I figured that was a lie but I didn’t push him on it.
“I’m sorry I wasn’t here for you.”
“It wasn’t your fault.” He said it like a question.
“No, it wasn’t. But I’m sorry anyway.”
He pushed himself onto his elbows, winced, lowered himself. “Are you going back to jail?”
I shook my head. “They had me as a witness so they could talk to me any time they wanted. I didn’t do anything wrong.”
“The news said you shot a policeman.”
“The policeman was threatening to shoot at other policemen. I shot to stop him.”
He looked unsure but said, “Good.”
There was a gentle knock at the door-polite, the way you knock when you know you’re interrupting something but want to come in anyway.
Corrine stepped in. I’d never managed to call her but she came to me and gave me a quick kiss like I’d never made a bad move in my life. In the last couple of years she’d gotten thick in the hips, and her long black hair was streaked with gray. But I liked to look at her. She dropped a brown paper bag on Jason’s bed and said to him in a fake whisper, “Dirty magazines. Don’t tell your uncle.”

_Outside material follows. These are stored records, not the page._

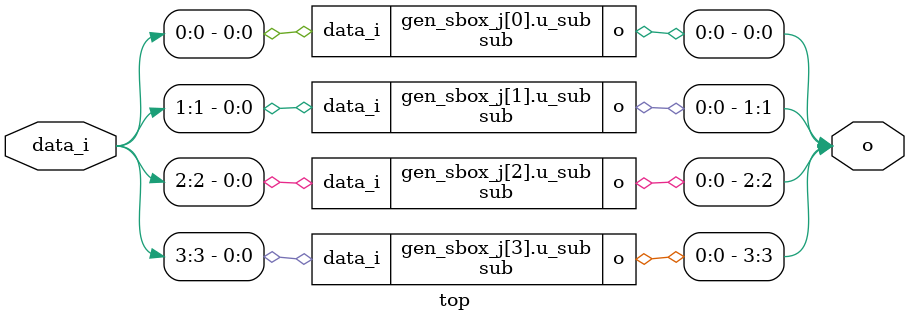
<source format=sv>
/* Generated by Synlig (git sha1 8b34db631, g++ 12.2.0-14 -fPIC -O3) */

(* src = "/root/synlig/synlig/tests/simple_tests/NestedSelectOnInputPortInGenscope/top.sv:10.7-13.9" *)
module sub(data_i, o);
  (* src = "/root/synlig/synlig/tests/simple_tests/NestedSelectOnInputPortInGenscope/top.sv:1.24-1.30" *)
  input data_i;
  wire data_i;
  (* src = "/root/synlig/synlig/tests/simple_tests/NestedSelectOnInputPortInGenscope/top.sv:1.45-1.46" *)
  output o;
  wire o;
  assign o = data_i;
endmodule

(* top =  1  *)
(* src = "/root/synlig/synlig/tests/simple_tests/NestedSelectOnInputPortInGenscope/top.sv:5.1-15.10" *)
module top(data_i, o);
  (* src = "/root/synlig/synlig/tests/simple_tests/NestedSelectOnInputPortInGenscope/top.sv:6.27-6.33" *)
  input [3:0] data_i;
  wire [3:0] data_i;
  (* src = "/root/synlig/synlig/tests/simple_tests/NestedSelectOnInputPortInGenscope/top.sv:7.23-7.24" *)
  output [3:0] o;
  wire [3:0] o;
  (* module_not_derived = 32'd1 *)
  (* src = "/root/synlig/synlig/tests/simple_tests/NestedSelectOnInputPortInGenscope/top.sv:10.7-13.9" *)
  sub \gen_sbox_j[0].u_sub  (
    .data_i(data_i[0]),
    .o(o[0])
  );
  (* module_not_derived = 32'd1 *)
  (* src = "/root/synlig/synlig/tests/simple_tests/NestedSelectOnInputPortInGenscope/top.sv:10.7-13.9" *)
  sub \gen_sbox_j[1].u_sub  (
    .data_i(data_i[1]),
    .o(o[1])
  );
  (* module_not_derived = 32'd1 *)
  (* src = "/root/synlig/synlig/tests/simple_tests/NestedSelectOnInputPortInGenscope/top.sv:10.7-13.9" *)
  sub \gen_sbox_j[2].u_sub  (
    .data_i(data_i[2]),
    .o(o[2])
  );
  (* module_not_derived = 32'd1 *)
  (* src = "/root/synlig/synlig/tests/simple_tests/NestedSelectOnInputPortInGenscope/top.sv:10.7-13.9" *)
  sub \gen_sbox_j[3].u_sub  (
    .data_i(data_i[3]),
    .o(o[3])
  );
endmodule

</source>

Jason ripped open the bag. It held three magazines-Games, Skateboarding, and Powerboat. “I don’t skateboard, but thanks,” he said.

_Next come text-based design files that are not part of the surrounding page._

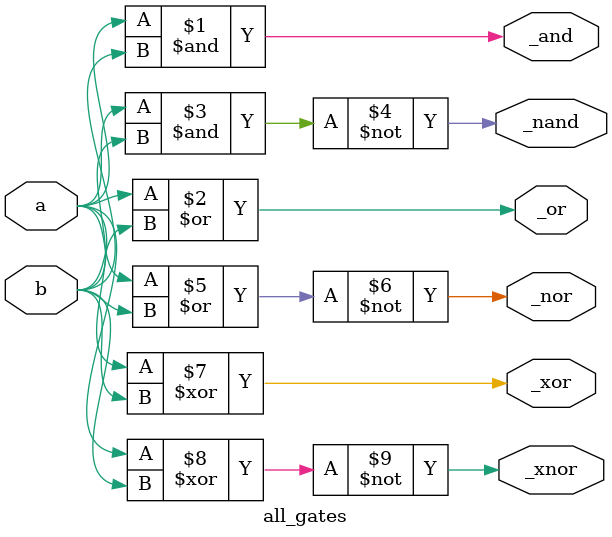
<source format=v>
`timescale 1ns / 1ps


module all_gates(
    input a,b,
    output _and,_or,_nand,_nor,_xor,_xnor
    );
    assign _and=a&b;
    assign _or=a|b;
    assign _nand=~(a&b);
    assign _nor=~(a|b);
    assign _xor=(a^b);
    assign _xnor=~(a^b);
endmodule

</source>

We sat and talked about the Chicago parks that would be best for skateboarding if he ever started. We debated which powerboats would be good for fishing if we happened to move to an ocean-side village south of the Florida border. After awhile, Jason closed his eyes and drifted to sleep.
Corrine and I sat some more and watched him breathe, then stood and slipped out of the room.
The corridor was white and gleaming and quiet. A red line was painted down the middle of the white tile floor for busy times when the staff needed to divide the corridor into lanes.
Mom was standing outside Jason’s door with a cup of tea.
I touched Corrine’s elbow and said, “Give me a minute, okay?”
Corrine walked to the nurses’ station. Mom looked up at me and said, “I’m sorry.”
“No,” I said. “You were right. I was feeling bad that I wasn’t here for Jason, so-”
“I know,” she said.
“He’s looking good. Thanks for taking care of him.”
She smiled as if to say, What else would I do?
For a moment, we stood without talking. “I’m going to get a cup of coffee with Corrine,” I said.
Mom nodded. “Tell me that you’re innocent.”
She knew I wasn’t, not in the bigger sense. I said, “I’m innocent.”
She said, “Is this over?”
I didn’t like to lie to her. “Yeah, it’s over,” I said.